Nice entelektüel dediklerimizin sustuğu, dindar dediklerimizin dini kirlettiği, ‘abi' dediklerimizin bazılarının Hüseyin Gülerce türü muhbirliğe rağbet ettiği bir ortamda Ahmet Altan, hakikati eğip bükmeden konuşuyor. ‘Herhalde Altan'a da dava açmaz' diye anlık bir ihtimali aklınıza getirip, hızlıca unuttuğunuzda bakıyorsunuz ki Erdoğan davayı açmış.
Levent Kenez'in yönetimindeki Meydan'ın harika manşeti ‘Patron çıldırdı'yı okuyup, takdir hisleri ile dolup ‘inşallah arkadan tekdir gelmez' diye iç geçirirken, Kenez'e dava açıldığı haberi geliyor. Nokta, kapağı Cumhurbaşkanı'nı hiddetlendirdiği için terör polislerince basılırken, 281 gündür hapiste olan Hidayet Karaca'nın avukatı Gültekin Avcı gözaltına alınıyor. Patron çıldırmış, hızla hayalleri hakikat yapıyor.
Hasan Cemal ve Ahmet Altan soruşturmaları ile bir eşik daha aşıldı. Şöyle ki: Hasan Cemal ve Ahmet Altan, AKP'nin Türkiye'yi demokratikleştirdiğini düşünerek kendi mahallelerinin ihanet suçlamalarına aldırış etmeden, bütün riskleri üstlenerek Erdoğan ve arkadaşlarına destek verdiler.
Hasan Cemal, 27 Nisan muhtırasına amasız, fakatsız kem küm etmeden tavır alırken, askeri vesayetin yıkılması için can başla mücadele ederken, Türkiye'nin Asker Sorunu kitabını yazarken, Erdoğan'ın ‘Hasan abi' dediği bir gazeteciydi. Kıbrıs sorununda askerlere karşı AKP'nin yanında tavır aldığında, Annan Planı'nı desteklediğinde, Erdoğan'ın da Gül'ün de kahramanıydı.

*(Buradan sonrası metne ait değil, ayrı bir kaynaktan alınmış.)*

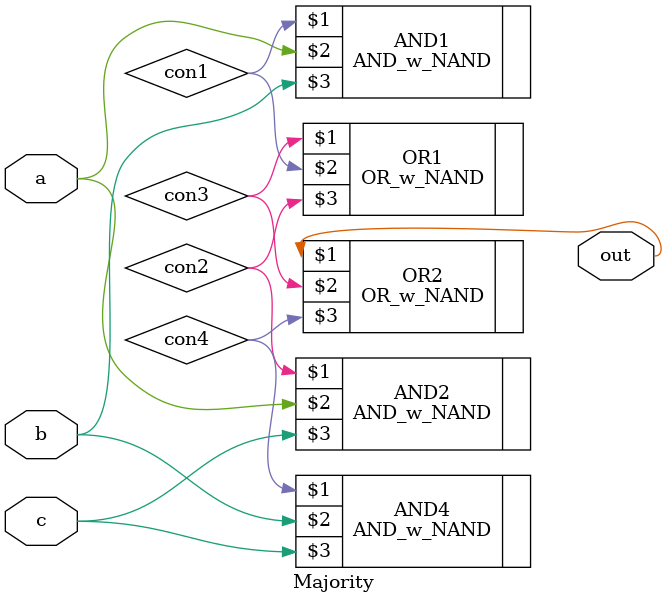
<source format=v>
`timescale 1ns/1ps

module Majority(a, b, c, out);
input a, b, c;
output out;

wire con1, con2, con3, con4;

AND_w_NAND AND1 (con1, a, b);
AND_w_NAND AND2 (con2, a, c);
OR_w_NAND OR1 (con3, con1, con2);
AND_w_NAND AND4 (con4, b, c);
OR_w_NAND OR2 (out, con3, con4);

endmodule
</source>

Erdoğan'ın 17 Aralık'tan sonra kumpas dediği ama iktidarına giden yolları temizlemek için dibine kadar kullandığı darbe planlarını, Türkiye'de Ahmet Altan'dan başka kim basabilirdi? Mehmet Baransu'yu gazetesinde kim barındırabilir, arkasında durabilirdi? Taraf darbe planlarını manşetlerine taşırken çoğu zaman düşünmüşümdür. Meczubu, faili meçhulü bol bu ülkede birilerinin hayatına kastetmesinden ürkmüyor mu? Ne derdi var bu adamın? Şöhretse şöhret, maddiyatsa maddiyat, ne diye böyle kendini paralıyor?

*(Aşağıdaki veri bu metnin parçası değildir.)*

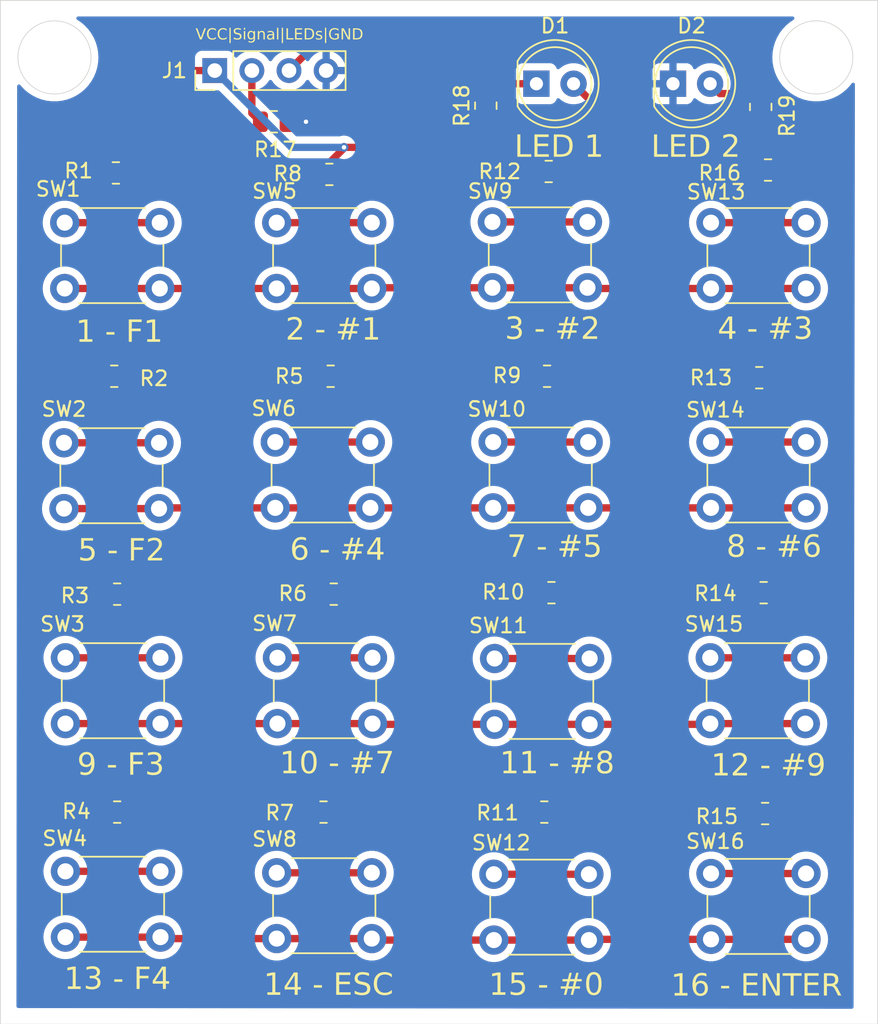
<source format=kicad_pcb>
(kicad_pcb
	(version 20240108)
	(generator "pcbnew")
	(generator_version "8.0")
	(general
		(thickness 1.6)
		(legacy_teardrops no)
	)
	(paper "A4")
	(layers
		(0 "F.Cu" signal)
		(31 "B.Cu" signal)
		(32 "B.Adhes" user "B.Adhesive")
		(33 "F.Adhes" user "F.Adhesive")
		(34 "B.Paste" user)
		(35 "F.Paste" user)
		(36 "B.SilkS" user "B.Silkscreen")
		(37 "F.SilkS" user "F.Silkscreen")
		(38 "B.Mask" user)
		(39 "F.Mask" user)
		(40 "Dwgs.User" user "User.Drawings")
		(41 "Cmts.User" user "User.Comments")
		(42 "Eco1.User" user "User.Eco1")
		(43 "Eco2.User" user "User.Eco2")
		(44 "Edge.Cuts" user)
		(45 "Margin" user)
		(46 "B.CrtYd" user "B.Courtyard")
		(47 "F.CrtYd" user "F.Courtyard")
		(48 "B.Fab" user)
		(49 "F.Fab" user)
		(50 "User.1" user)
		(51 "User.2" user)
		(52 "User.3" user)
		(53 "User.4" user)
		(54 "User.5" user)
		(55 "User.6" user)
		(56 "User.7" user)
		(57 "User.8" user)
		(58 "User.9" user)
	)
	(setup
		(pad_to_mask_clearance 0)
		(allow_soldermask_bridges_in_footprints no)
		(aux_axis_origin 94.4 104.4)
		(pcbplotparams
			(layerselection 0x00010fc_ffffffff)
			(plot_on_all_layers_selection 0x0000000_00000000)
			(disableapertmacros no)
			(usegerberextensions no)
			(usegerberattributes yes)
			(usegerberadvancedattributes yes)
			(creategerberjobfile yes)
			(dashed_line_dash_ratio 12.000000)
			(dashed_line_gap_ratio 3.000000)
			(svgprecision 4)
			(plotframeref no)
			(viasonmask no)
			(mode 1)
			(useauxorigin no)
			(hpglpennumber 1)
			(hpglpenspeed 20)
			(hpglpendiameter 15.000000)
			(pdf_front_fp_property_popups yes)
			(pdf_back_fp_property_popups yes)
			(dxfpolygonmode yes)
			(dxfimperialunits yes)
			(dxfusepcbnewfont yes)
			(psnegative no)
			(psa4output no)
			(plotreference yes)
			(plotvalue yes)
			(plotfptext yes)
			(plotinvisibletext no)
			(sketchpadsonfab no)
			(subtractmaskfromsilk no)
			(outputformat 1)
			(mirror no)
			(drillshape 0)
			(scaleselection 1)
			(outputdirectory "")
		)
	)
	(net 0 "")
	(net 1 "VCC")
	(net 2 "Net-(D1-K)")
	(net 3 "GND")
	(net 4 "Net-(D2-A)")
	(net 5 "Signal")
	(net 6 "LEDs")
	(net 7 "Net-(R1-Pad2)")
	(net 8 "Net-(R2-Pad2)")
	(net 9 "Net-(R3-Pad2)")
	(net 10 "Net-(R4-Pad2)")
	(net 11 "Net-(R5-Pad2)")
	(net 12 "Net-(R6-Pad2)")
	(net 13 "Net-(R7-Pad2)")
	(net 14 "Net-(R8-Pad2)")
	(net 15 "Net-(R9-Pad2)")
	(net 16 "Net-(R10-Pad2)")
	(net 17 "Net-(R11-Pad2)")
	(net 18 "Net-(R12-Pad2)")
	(net 19 "Net-(R13-Pad2)")
	(net 20 "Net-(R14-Pad2)")
	(net 21 "Net-(R15-Pad2)")
	(net 22 "Net-(R16-Pad2)")
	(footprint "Button_Switch_THT:SW_PUSH_6mm" (layer "F.Cu") (at 98.8 49.6))
	(footprint "Button_Switch_THT:SW_PUSH_6mm" (layer "F.Cu") (at 128.2 79.4))
	(footprint "Resistor_SMD:R_0805_2012Metric" (layer "F.Cu") (at 102.1875 60.1))
	(footprint "Resistor_SMD:R_0805_2012Metric" (layer "F.Cu") (at 102.3875 75))
	(footprint "Connector_PinHeader_2.54mm:PinHeader_1x04_P2.54mm_Vertical" (layer "F.Cu") (at 109.06 39.2 90))
	(footprint "Resistor_SMD:R_0805_2012Metric" (layer "F.Cu") (at 116.9 46.3))
	(footprint "Button_Switch_THT:SW_PUSH_6mm" (layer "F.Cu") (at 98.85 93.95))
	(footprint "Button_Switch_THT:SW_PUSH_6mm" (layer "F.Cu") (at 142.95 79.35))
	(footprint "Resistor_SMD:R_0805_2012Metric" (layer "F.Cu") (at 146.7 90))
	(footprint "LED_THT:LED_D5.0mm_Clear" (layer "F.Cu") (at 140.4 40.1))
	(footprint "Button_Switch_THT:SW_PUSH_6mm" (layer "F.Cu") (at 113.35 79.35))
	(footprint "Resistor_SMD:R_0805_2012Metric" (layer "F.Cu") (at 146.6 74.9))
	(footprint "Resistor_SMD:R_0805_2012Metric" (layer "F.Cu") (at 116.9875 60.1 180))
	(footprint "Button_Switch_THT:SW_PUSH_6mm" (layer "F.Cu") (at 143 49.6))
	(footprint "Resistor_SMD:R_0805_2012Metric" (layer "F.Cu") (at 116.5 89.9))
	(footprint "Button_Switch_THT:SW_PUSH_6mm" (layer "F.Cu") (at 128.15 94.15))
	(footprint "Resistor_SMD:R_0805_2012Metric" (layer "F.Cu") (at 146.4 41.6875 -90))
	(footprint "Resistor_SMD:R_0805_2012Metric" (layer "F.Cu") (at 131.9 46.1))
	(footprint "Button_Switch_THT:SW_PUSH_6mm" (layer "F.Cu") (at 98.85 79.35))
	(footprint "Button_Switch_THT:SW_PUSH_6mm" (layer "F.Cu") (at 128.1 64.6))
	(footprint "Resistor_SMD:R_0805_2012Metric" (layer "F.Cu") (at 113.1 42.7))
	(footprint "Button_Switch_THT:SW_PUSH_6mm" (layer "F.Cu") (at 113.2 64.6))
	(footprint "Button_Switch_THT:SW_PUSH_6mm" (layer "F.Cu") (at 98.75 64.65))
	(footprint "Button_Switch_THT:SW_PUSH_6mm" (layer "F.Cu") (at 128.05 49.55))
	(footprint "Button_Switch_THT:SW_PUSH_6mm" (layer "F.Cu") (at 143 94.1))
	(footprint "Resistor_SMD:R_0805_2012Metric" (layer "F.Cu") (at 132.0875 74.9))
	(footprint "Resistor_SMD:R_0805_2012Metric" (layer "F.Cu") (at 117.2 75))
	(footprint "Resistor_SMD:R_0805_2012Metric" (layer "F.Cu") (at 102.3875 89.9))
	(footprint "Button_Switch_THT:SW_PUSH_6mm" (layer "F.Cu") (at 143 64.6))
	(footprint "Resistor_SMD:R_0805_2012Metric" (layer "F.Cu") (at 131.7875 60.1))
	(footprint "Button_Switch_THT:SW_PUSH_6mm" (layer "F.Cu") (at 113.3 49.6))
	(footprint "LED_THT:LED_D5.0mm_Clear" (layer "F.Cu") (at 131.06 40.1))
	(footprint "Resistor_SMD:R_0805_2012Metric" (layer "F.Cu") (at 146.9 46))
	(footprint "Resistor_SMD:R_0805_2012Metric" (layer "F.Cu") (at 131.6 89.9))
	(footprint "Resistor_SMD:R_0805_2012Metric" (layer "F.Cu") (at 102.3 46.2))
	(footprint "Resistor_SMD:R_0805_2012Metric" (layer "F.Cu") (at 127.6 41.6 90))
	(footprint "Resistor_SMD:R_0805_2012Metric" (layer "F.Cu") (at 146.3 60.2))
	(footprint "Button_Switch_THT:SW_PUSH_6mm"
		(layer "F.Cu")
		(uuid "ffb873e9-9408-401a-897a-cb30d9013344")
		(at 113.3 94.05)
		(descr "Generic 6mm SW tactile push button")
		(tags "tact sw push 6mm")
		(property "Reference" "SW8"
			(at -0.15 -2.3 0)
			(layer "F.SilkS")
			(uuid "e75df57c-7887-4b65-9ed1-b87d5cb1041f")
			(effects
				(font
					(size 1 1)
					(thickness 0.15)
				)
			)
		)
		(property "Value" "SW_Push_Dual"
			(at 3.75 6.7 0)
			(layer "F.Fab")
			(hide yes)
			(uuid "560c4d05-8dd2-46d5-b40a-f58dd5417aca")
			(effects
				(font
					(size 1 1)
					(thickness 0.15)
				)
			)
		)
		(property "Footprint" "Button_Switch_THT:SW_PUSH_6mm"
			(at 0 0 0)
			(unlocked yes)
			(layer "F.Fab")
			(hide yes)
			(uuid "a2f59059-029a-4a0b-865a-082d8686f742")
			(effects
				(font
					(size 1.27 1.27)
					(thickness 0.15)
				)
			)
		)
		(property "Datasheet" ""
			(at 0 0 0)
			(unlocked yes)
			(layer "F.Fab")
			(hide yes)
			(uuid "5d0d0d17-f492-4add-aab6-07145433b793")
			(effects
				(font
					(size 1.27 1.27)
					(thickness 0.15)
				)
			)
		)
		(property "Description" "Push button switch, generic, symbol, four pins"
			(at 0 0 0)
			(unlocked yes)
			(layer "F.Fab")
			(hide yes)
			(uuid "66734b58-689e-4367-8dcc-7d2f9c98bad5")
			(effects
				(font
					(size 1.27 1.27)
					(thickness 0.15)
				)
			)
		)
		(path "/c9bdbb3d-63ed-4aa4-a193-ac153187a365")
		(sheetname "Raiz")
		(sheetfile "analog-keypad-16-keys.kicad_sch")
		(attr through_hole)
		(fp_line
			(start -0.25 1.5)
			
... [266060 chars truncated]
</source>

Hasan Cemal'lerin, Ahmet Altan'ların, Mehmet Baransu'ların olmadığı bir Türkiye'de AKP'nin ve Erdoğan'ın hali nice olurdu diye düşünmek lazım.
Aşılan bu eşikle birlikte Türkiye'nin otoriter yönetimden diktatörlüğe doğru dümen kırdığını düşünenlerin sayısı hızla artıyor. Hizmet Hareketi de, Kürt meselesi de, AB de, liberal aydınlar da, Hasan Cemal ve Ahmet Altan'lar da, Erdoğan'ın kullanabildiği kadar değerli. ‘Değerli' olmayı reddedenlerin başına daha kötü şeyler gelecek. Altan'ın dediği gibi daha kötü günlere hazırlıklı olmak lazım.